### ACTIVITY
An exact transcription of the entries is required, with no images included.

───── DATASET RECORDS ─────

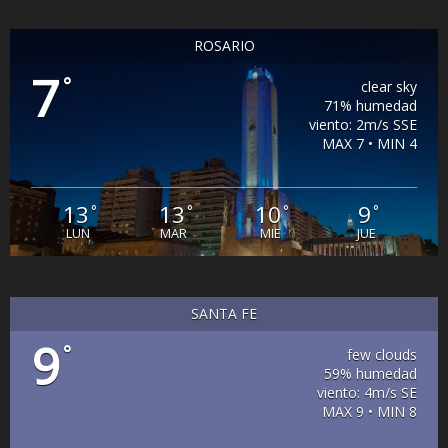
ROSARIO
7
°
clear sky
71% humedad
viento: 2m/s SSE
MAX 7 • MIN 4
13
13
10
9
°
°
°
°
LUN
MAR
MIE
JUE
SANTA FE
9
°
few clouds
59% humedad
viento: 4m/s SE
MAX 9 • MIN 8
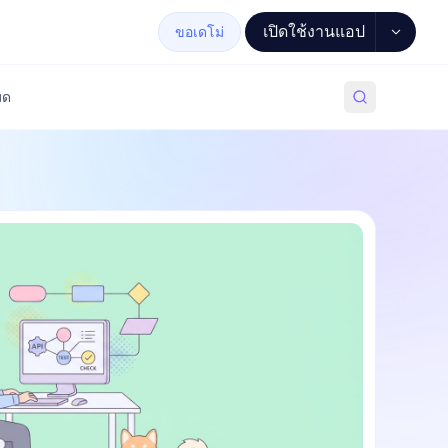
เปิดใช้งานแอป
ขอเดโม่
มด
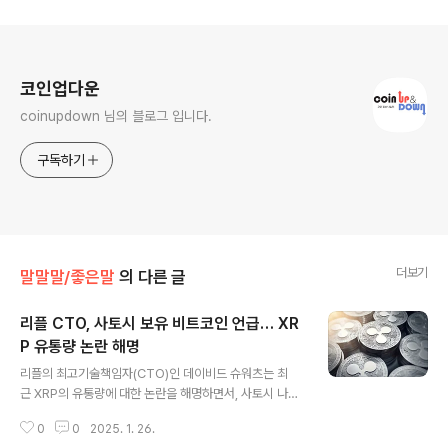
로그 정보
코인업다운
coinupdown 님의 블로그 입니다.
구독하기
더보기
말말말/좋은말
의 다른 글
리플 CTO, 사토시 보유 비트코인 언급… XR
P 유통량 논란 해명
글 내용
리플의 최고기술책임자(CTO)인 데이비드 슈워츠는 최
근 XRP의 유통량에 대한 논란을 해명하면서, 사토시 나카
모토의 비트코인 보유량을 예로 들어 설명했습니다. 그
0
0
2025. 1. 26.
는 XRP의 유통량 정의가 측정 방식에 따라 다를 수 있다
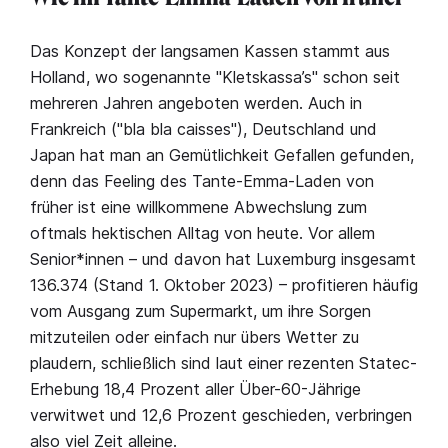
Das Konzept der langsamen Kassen stammt aus
Holland, wo sogenannte "Kletskassa’s" schon seit
mehreren Jahren angeboten werden. Auch in
Frankreich ("bla bla caisses"), Deutschland und
Japan hat man an Gemütlichkeit Gefallen gefunden,
denn das Feeling des Tante-Emma-Laden von
früher ist eine willkommene Abwechslung zum
oftmals hektischen Alltag von heute. Vor allem
Senior*innen – und davon hat Luxemburg insgesamt
136.374 (Stand 1. Oktober 2023) – profitieren häufig
vom Ausgang zum Supermarkt, um ihre Sorgen
mitzuteilen oder einfach nur übers Wetter zu
plaudern, schließlich sind laut einer rezenten Statec-
Erhebung 18,4 Prozent aller Über-60-Jährige
verwitwet und 12,6 Prozent geschieden, verbringen
also viel Zeit alleine.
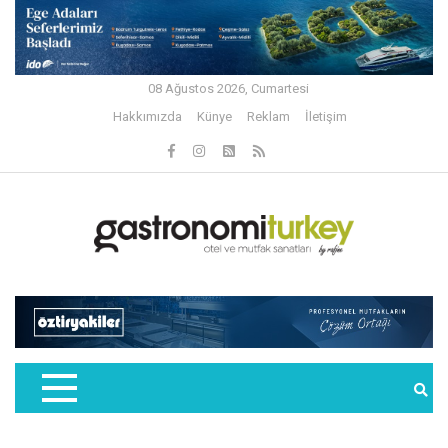
08 Ağustos 2026, Cumartesi
Hakkımızda
Künye
Reklam
İletişim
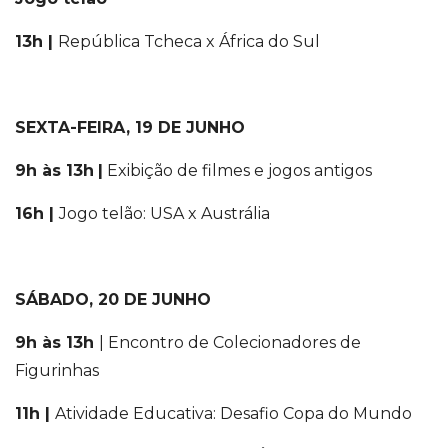
13h
|
República Tcheca x África do Sul
SEXTA-FEIRA, 19 DE JUNHO
9h às 13h
|
Exibição de filmes e jogos antigos
16h
|
Jogo telão: USA x Austrália
SÁBADO, 20 DE JUNHO
9h às 13h
| Encontro de Colecionadores de
Figurinhas
11h |
Atividade Educativa: Desafio Copa do Mundo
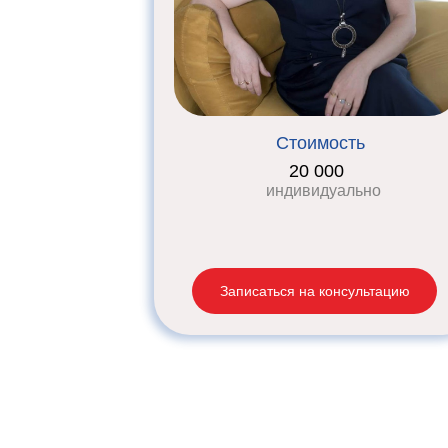
Стоимость
20 000
индивидуально
Записаться на консультацию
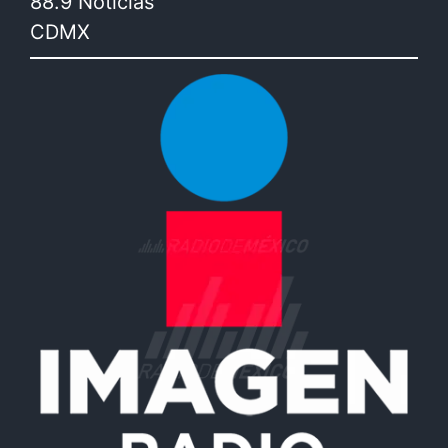
88.9 Noticias
CDMX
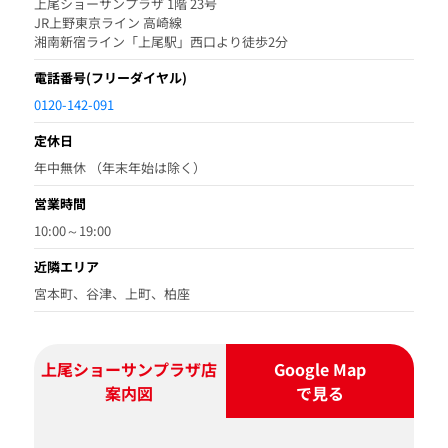
上尾ショーサンプラザ 1階 23号
JR上野東京ライン 高崎線
湘南新宿ライン「上尾駅」西口より徒歩2分
電話番号
(フリーダイヤル)
0120-142-091
定休日
年中無休 （年末年始は除く）
営業時間
10:00～19:00
近隣エリア
宮本町、谷津、上町、柏座
上尾ショーサンプラザ店
Google Map
案内図
で見る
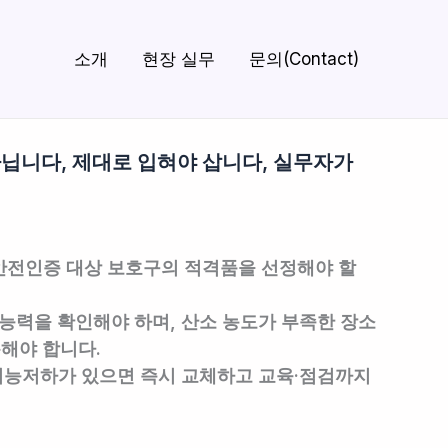
소개
현장 실무
문의(Contact)
 아닙니다, 제대로 입혀야 삽니다, 실무자가
안전인증 대상 보호구의 적격품을 선정해야 할
호능력을 확인
해야 하며, 산소 농도가 부족한 장소
해야 합니다.
·기능저하가 있으면 즉시 교체하고 교육·점검까지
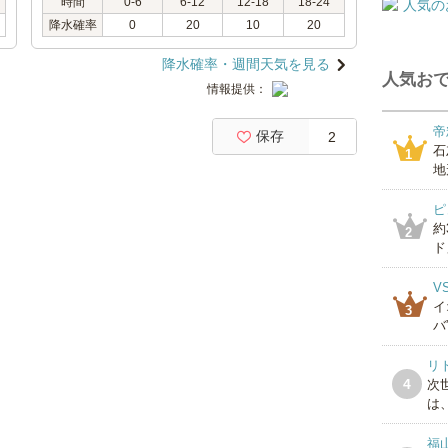
時間
0-6
6-12
12-18
18-24
降水確率
0
20
10
20
降水確率・週間天気を見る
人気おで
情報提供：
帝
保存
2
石
1
地
ピ
約
2
ド」
V
イ
3
バ
リ
4
次
は、
福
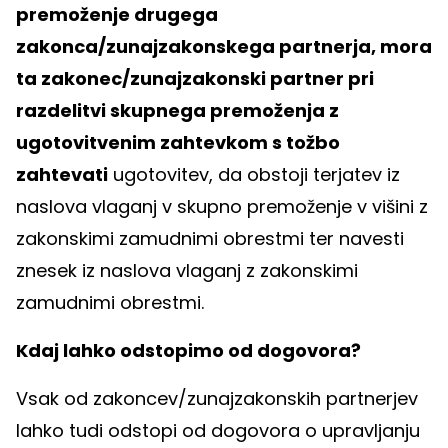
premoženje drugega
zakonca/zunajzakonskega partnerja, mora
ta zakonec/zunajzakonski partner pri
razdelitvi skupnega premoženja z
ugotovitvenim zahtevkom s tožbo
zahtevati
ugotovitev, da obstoji terjatev iz
naslova vlaganj v skupno premoženje v višini z
zakonskimi zamudnimi obrestmi ter navesti
znesek iz naslova vlaganj z zakonskimi
zamudnimi obrestmi.
Kdaj lahko odstopimo od dogovora?
Vsak od zakoncev/zunajzakonskih partnerjev
lahko tudi odstopi od dogovora o upravljanju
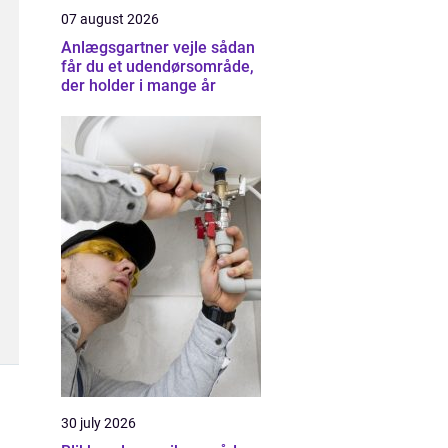
07 august 2026
Anlægsgartner vejle sådan
får du et udendørsområde,
der holder i mange år
30 july 2026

─────

### OUTPUT FOR THIS EXERCISE
ROSARIO
7
°
clear sky
71% humedad
viento: 2m/s SSE
MAX 7 • MIN 4
13
13
10
9
°
°
°
°
LUN
MAR
MIE
JUE
SANTA FE
9
°
few clouds
59% humedad
viento: 4m/s SE
MAX 9 • MIN 8
เปิดใช้งานแอป
ขอเดโม่
มด
로그 정보
코인업다운
coinupdown 님의 블로그 입니다.
구독하기
더보기
말말말/좋은말
의 다른 글
리플 CTO, 사토시 보유 비트코인 언급… XR
P 유통량 논란 해명
글 내용
리플의 최고기술책임자(CTO)인 데이비드 슈워츠는 최
근 XRP의 유통량에 대한 논란을 해명하면서, 사토시 나카
모토의 비트코인 보유량을 예로 들어 설명했습니다. 그
0
0
2025. 1. 26.
는 XRP의 유통량 정의가 측정 방식에 따라 다를 수 있다
Das Konzept der langsamen Kassen stammt aus
Holland, wo sogenannte "Kletskassa’s" schon seit
mehreren Jahren angeboten werden. Auch in
Frankreich ("bla bla caisses"), Deutschland und
Japan hat man an Gemütlichkeit Gefallen gefunden,
denn das Feeling des Tante-Emma-Laden von
früher ist eine willkommene Abwechslung zum
oftmals hektischen Alltag von heute. Vor allem
Senior*innen – und davon hat Luxemburg insgesamt
136.374 (Stand 1. Oktober 2023) – profitieren häufig
vom Ausgang zum Supermarkt, um ihre Sorgen
mitzuteilen oder einfach nur übers Wetter zu
plaudern, schließlich sind laut einer rezenten Statec-
Erhebung 18,4 Prozent aller Über-60-Jährige
verwitwet und 12,6 Prozent geschieden, verbringen
also viel Zeit alleine.
08 Ağustos 2026, Cumartesi
Hakkımızda
Künye
Reklam
İletişim
13h
|
República Tcheca x África do Sul
SEXTA-FEIRA, 19 DE JUNHO
9h às 13h
|
Exibição de filmes e jogos antigos
16h
|
Jogo telão: USA x Austrália
SÁBADO, 20 DE JUNHO
9h às 13h
| Encontro de Colecionadores de
Figurinhas
11h |
Atividade Educativa: Desafio Copa do Mundo
Стоимость
20 000
индивидуально
Записаться на консультацию
88.9 Noticias
CDMX
上尾ショーサンプラザ 1階 23号
JR上野東京ライン 高崎線
湘南新宿ライン「上尾駅」西口より徒歩2分
電話番号
(フリーダイヤル)
0120-142-091
定休日
年中無休 （年末年始は除く）
営業時間
10:00～19:00
近隣エリア
宮本町、谷津、上町、柏座
上尾ショーサンプラザ店
Google Map
案内図
で見る
소개
현장 실무
문의(Contact)
 아닙니다, 제대로 입혀야 삽니다, 실무자가
안전인증 대상 보호구의 적격품을 선정해야 할
호능력을 확인
해야 하며, 산소 농도가 부족한 장소
해야 합니다.
·기능저하가 있으면 즉시 교체하고 교육·점검까지
時間
0-6
6-12
12-18
18-24
降水確率
0
20
10
20
降水確率・週間天気を見る
人気おで
情報提供：
帝
保存
2
石
1
地
ピ
約
2
ド」
V
イ
3
バ
リ
4
次
は、
福
premoženje drugega
zakonca/zunajzakonskega partnerja, mora
ta zakonec/zunajzakonski partner pri
razdelitvi skupnega premoženja z
ugotovitvenim zahtevkom s tožbo
zahtevati
ugotovitev, da obstoji terjatev iz
naslova vlaganj v skupno premoženje v višini z
zakonskimi zamudnimi obrestmi ter navesti
znesek iz naslova vlaganj z zakonskimi
zamudnimi obrestmi.
Kdaj lahko odstopimo od dogovora?
Vsak od zakoncev/zunajzakonskih partnerjev
lahko tudi odstopi od dogovora o upravljanju
07 august 2026
Anlægsgartner vejle sådan
får du et udendørsområde,
der holder i mange år
30 july 2026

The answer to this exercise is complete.